𝗔𝗻𝗮𝘁𝗼𝗺𝘆 𝗼𝗳 𝗮 𝗚𝗼𝗼𝗱 𝗦𝗸𝗶𝗹𝗹
A skill is more than a set of instructions. In an agent system, a skill is a defined capability. It allows an agent to perform a task without repeating the same reasoning every time.
Many people build skills that work once but fail in a real workflow. A skill might work for a human but break when another agent tries to use it. A skill might work in a perfect scenario but fail when data is missing.
To build reliable skills, you must treat them like software components. They need clear contracts.
A skill contract answers these questions:
- What information does this skill need?
- What result will it produce?
- What assumptions does it make?
- What happens when information is missing?
Without these boundaries, you cannot compose complex workflows.
Focus on these four areas of skill design:
Input Design Do not let a skill accept everything. Broad instructions create uncertainty. When inputs are unclear, the agent wastes energy guessing. A good skill has a defined operating area. It should identify missing details instead of making assumptions.

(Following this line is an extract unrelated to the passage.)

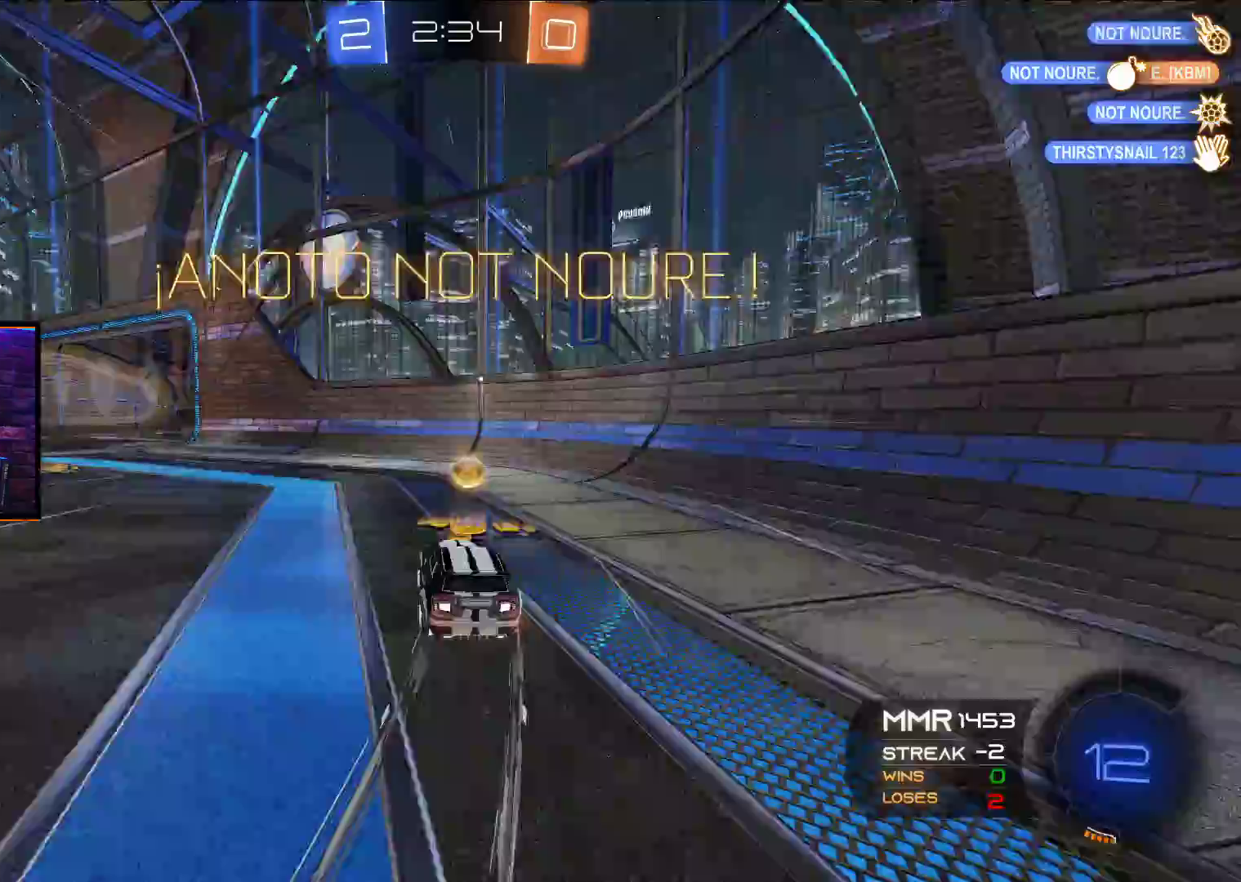
{"buttons": ["L1", "R2"], "left_stick": "up", "right_stick": "center", "events": [[367, "L1", "down"], [400, "X", "down"], [433, "left_stick", "up"], [483, "X", "up"]]}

Output Design A skill does not exist in a vacuum. The next step in your workflow needs to use the result. If a skill returns a long paragraph, a machine might struggle to read it. Design outputs that help the next agent or the orchestrator make a decision.

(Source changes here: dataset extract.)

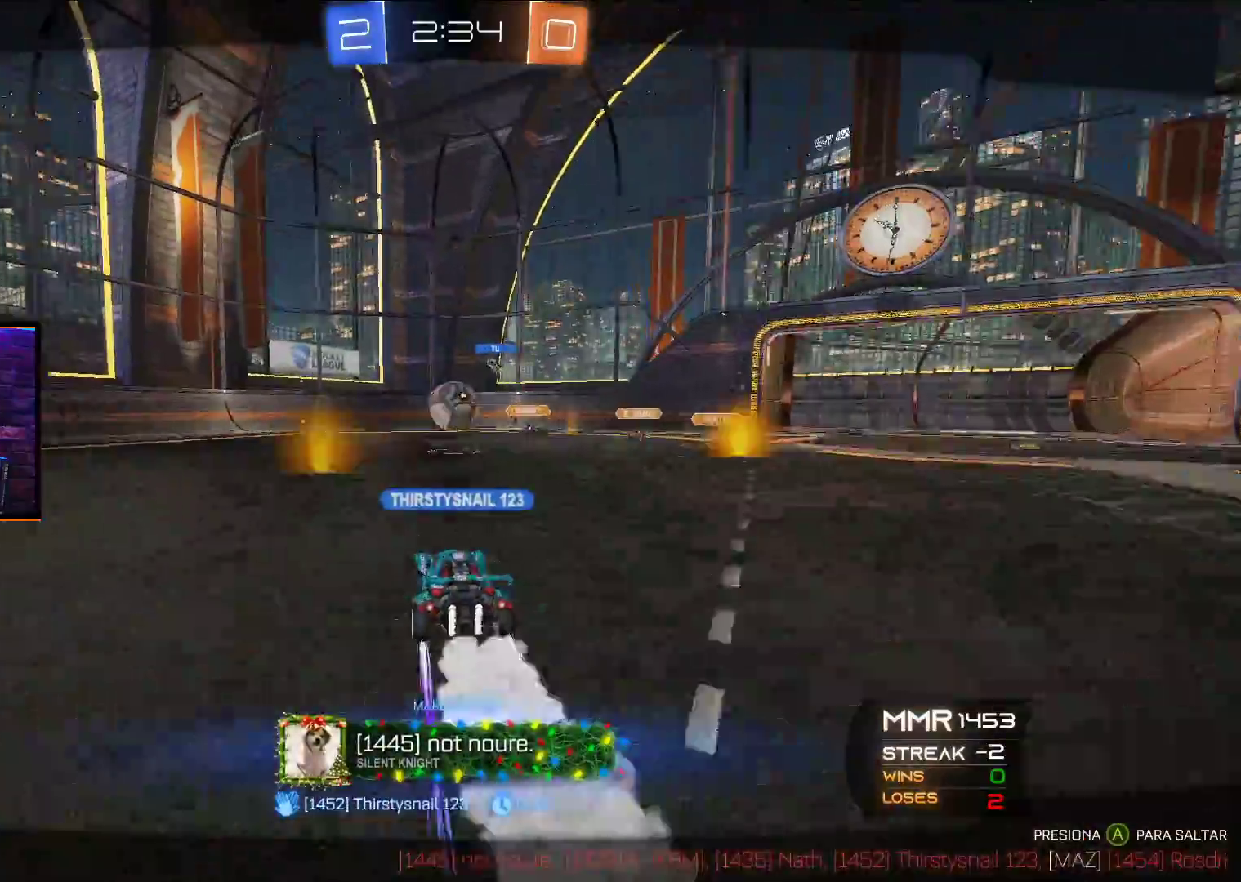
{"buttons": [], "left_stick": "center", "right_stick": "center", "events": [[217, "A", "down"], [300, "A", "up"], [417, "A", "down"], [483, "A", "up"]]}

Failure Behavior Most people only design for the success path. Real systems face incomplete data and tool failures. A reliable skill defines how it handles errors. It should tell the system why it failed so the workflow can recover.
Controlled Flexibility Too much rigidity makes a skill useless in new contexts. Too much flexibility makes it unpredictable. Use strict rules for tasks like formatting or validation. Use more flexibility for tasks like research or planning.
A single skill can survive with loose instructions. A library of skills cannot.
If you want to build agent systems, stop building one-time solutions. Start building capabilities that systems can trust.